● Passage shown
Background: Benzazole and coumarine derivatives are one of the most privileged heterocyclic substructures in the medicinal chemistry with well-known biological features which include a wide range of versatile biological activities as well as excellent spectroscopic characteristics offering thus their potential application in many research fields.
Objective: The prepared iminocoumarins were synthesized to evaluate their antioxidative potential by using ABTS and FRAP assays and in vitro antiproliferative activity.
Method: A series of coumarine derivatives containing a 2-benzazole motif was synthesized and evaluated for their antioxidative capacity and antiproliferative activity. Their molecular structure incorporates a push-pull functionality: an electron donor donating group at the 7-position with an electron withdrawing group, such as benzimidazole, benzothiazole and imidazopyridine fragment at the 3-position.

● Task brief
Name every fragment that the passage on coumarine derivatives gives as an example of the electron withdrawing group at the 3-position.

● Available data
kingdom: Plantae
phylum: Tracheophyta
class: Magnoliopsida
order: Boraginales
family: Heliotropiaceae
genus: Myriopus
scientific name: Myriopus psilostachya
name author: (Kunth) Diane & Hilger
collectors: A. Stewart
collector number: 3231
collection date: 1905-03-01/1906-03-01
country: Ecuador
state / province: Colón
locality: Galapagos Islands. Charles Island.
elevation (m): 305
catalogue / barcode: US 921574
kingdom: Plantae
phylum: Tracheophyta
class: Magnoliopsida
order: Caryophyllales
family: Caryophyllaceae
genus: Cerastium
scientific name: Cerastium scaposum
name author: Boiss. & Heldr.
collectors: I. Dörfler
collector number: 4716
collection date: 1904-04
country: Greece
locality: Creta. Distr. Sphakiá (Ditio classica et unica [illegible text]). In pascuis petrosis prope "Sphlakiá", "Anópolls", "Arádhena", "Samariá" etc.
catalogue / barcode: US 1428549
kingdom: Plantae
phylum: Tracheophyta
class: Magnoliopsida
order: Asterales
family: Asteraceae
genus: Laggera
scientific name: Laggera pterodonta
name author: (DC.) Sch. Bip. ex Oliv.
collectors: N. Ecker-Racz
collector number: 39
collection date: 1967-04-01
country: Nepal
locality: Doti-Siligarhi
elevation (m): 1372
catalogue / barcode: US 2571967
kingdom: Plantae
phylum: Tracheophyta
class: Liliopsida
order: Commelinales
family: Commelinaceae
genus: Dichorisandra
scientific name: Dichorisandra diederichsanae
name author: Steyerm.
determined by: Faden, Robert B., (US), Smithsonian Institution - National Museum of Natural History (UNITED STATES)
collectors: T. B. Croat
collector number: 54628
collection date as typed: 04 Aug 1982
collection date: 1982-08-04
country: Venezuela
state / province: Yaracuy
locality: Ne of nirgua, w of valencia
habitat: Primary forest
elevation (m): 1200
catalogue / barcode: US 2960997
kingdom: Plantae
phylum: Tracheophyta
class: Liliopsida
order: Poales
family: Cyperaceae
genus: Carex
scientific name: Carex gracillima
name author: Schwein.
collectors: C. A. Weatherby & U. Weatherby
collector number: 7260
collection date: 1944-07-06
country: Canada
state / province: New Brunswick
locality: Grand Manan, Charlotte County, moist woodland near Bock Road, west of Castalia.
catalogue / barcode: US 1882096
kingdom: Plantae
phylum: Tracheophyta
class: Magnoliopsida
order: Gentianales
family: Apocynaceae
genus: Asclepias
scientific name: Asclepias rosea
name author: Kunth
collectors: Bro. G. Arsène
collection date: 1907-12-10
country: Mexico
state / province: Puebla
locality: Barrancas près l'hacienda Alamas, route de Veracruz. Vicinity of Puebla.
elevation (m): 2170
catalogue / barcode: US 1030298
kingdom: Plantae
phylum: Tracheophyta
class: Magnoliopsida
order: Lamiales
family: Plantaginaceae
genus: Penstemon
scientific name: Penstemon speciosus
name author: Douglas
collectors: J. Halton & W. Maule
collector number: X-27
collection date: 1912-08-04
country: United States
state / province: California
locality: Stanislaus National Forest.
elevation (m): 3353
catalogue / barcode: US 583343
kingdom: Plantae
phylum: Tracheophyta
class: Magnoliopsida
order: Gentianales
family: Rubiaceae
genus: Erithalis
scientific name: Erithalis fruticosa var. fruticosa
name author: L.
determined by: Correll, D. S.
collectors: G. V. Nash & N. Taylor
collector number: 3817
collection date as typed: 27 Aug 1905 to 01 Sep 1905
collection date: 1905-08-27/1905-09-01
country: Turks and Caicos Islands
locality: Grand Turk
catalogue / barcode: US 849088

● Answer space
Benzimidazole, benzothiazole, and imidazopyridine.